- Task description
Set down the material exactly as given, please, from its first line through the line that includes "You're looki".

- Data excerpts

● ● ●

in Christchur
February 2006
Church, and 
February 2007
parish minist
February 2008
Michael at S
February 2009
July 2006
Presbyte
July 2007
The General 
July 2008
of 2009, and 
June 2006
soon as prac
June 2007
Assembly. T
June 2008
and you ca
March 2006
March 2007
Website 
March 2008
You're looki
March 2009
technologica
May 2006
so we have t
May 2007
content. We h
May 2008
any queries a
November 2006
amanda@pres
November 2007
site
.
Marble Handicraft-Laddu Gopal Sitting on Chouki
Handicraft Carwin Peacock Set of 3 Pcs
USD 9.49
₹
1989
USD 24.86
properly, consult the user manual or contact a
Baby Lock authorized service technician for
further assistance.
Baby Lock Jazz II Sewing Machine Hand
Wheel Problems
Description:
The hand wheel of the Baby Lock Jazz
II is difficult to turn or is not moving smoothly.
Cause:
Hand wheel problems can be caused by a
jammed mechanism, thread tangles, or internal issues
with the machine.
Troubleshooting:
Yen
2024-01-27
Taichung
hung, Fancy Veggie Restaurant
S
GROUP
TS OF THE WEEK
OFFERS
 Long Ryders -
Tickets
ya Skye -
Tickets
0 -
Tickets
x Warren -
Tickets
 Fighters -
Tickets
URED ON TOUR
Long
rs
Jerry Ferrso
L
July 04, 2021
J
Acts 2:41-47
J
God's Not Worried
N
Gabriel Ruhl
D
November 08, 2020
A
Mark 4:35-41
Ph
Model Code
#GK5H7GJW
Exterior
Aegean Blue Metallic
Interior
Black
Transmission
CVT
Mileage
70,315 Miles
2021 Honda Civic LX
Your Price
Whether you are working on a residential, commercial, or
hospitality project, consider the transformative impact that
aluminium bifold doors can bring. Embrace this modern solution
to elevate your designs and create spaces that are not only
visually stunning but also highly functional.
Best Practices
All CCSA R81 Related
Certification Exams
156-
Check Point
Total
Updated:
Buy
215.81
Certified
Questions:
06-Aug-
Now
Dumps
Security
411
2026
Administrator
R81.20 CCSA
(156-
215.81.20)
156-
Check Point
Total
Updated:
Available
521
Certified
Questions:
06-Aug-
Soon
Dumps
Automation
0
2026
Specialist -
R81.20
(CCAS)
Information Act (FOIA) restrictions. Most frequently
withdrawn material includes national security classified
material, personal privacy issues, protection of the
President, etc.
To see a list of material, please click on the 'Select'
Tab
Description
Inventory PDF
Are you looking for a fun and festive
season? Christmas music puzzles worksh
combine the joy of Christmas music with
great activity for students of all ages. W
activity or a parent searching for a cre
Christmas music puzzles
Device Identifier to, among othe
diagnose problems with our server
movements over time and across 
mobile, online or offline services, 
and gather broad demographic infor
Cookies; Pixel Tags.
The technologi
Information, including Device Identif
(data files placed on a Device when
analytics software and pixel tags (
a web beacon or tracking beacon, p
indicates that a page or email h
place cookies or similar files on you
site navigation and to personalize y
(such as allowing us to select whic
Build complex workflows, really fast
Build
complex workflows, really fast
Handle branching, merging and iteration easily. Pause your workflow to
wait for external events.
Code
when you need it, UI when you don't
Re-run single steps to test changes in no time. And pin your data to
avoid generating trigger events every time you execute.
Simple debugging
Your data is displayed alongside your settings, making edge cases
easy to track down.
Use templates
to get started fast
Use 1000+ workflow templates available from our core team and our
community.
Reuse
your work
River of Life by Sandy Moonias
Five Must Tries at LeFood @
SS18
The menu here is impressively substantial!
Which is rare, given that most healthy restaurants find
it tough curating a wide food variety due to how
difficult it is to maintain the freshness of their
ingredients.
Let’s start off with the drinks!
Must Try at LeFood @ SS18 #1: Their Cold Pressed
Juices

● ● ●

- Exercise response
in Christchur
February 2006
Church, and 
February 2007
parish minist
February 2008
Michael at S
February 2009
July 2006
Presbyte
July 2007
The General 
July 2008
of 2009, and 
June 2006
soon as prac
June 2007
Assembly. T
June 2008
and you ca
March 2006
March 2007
Website 
March 2008
You're looki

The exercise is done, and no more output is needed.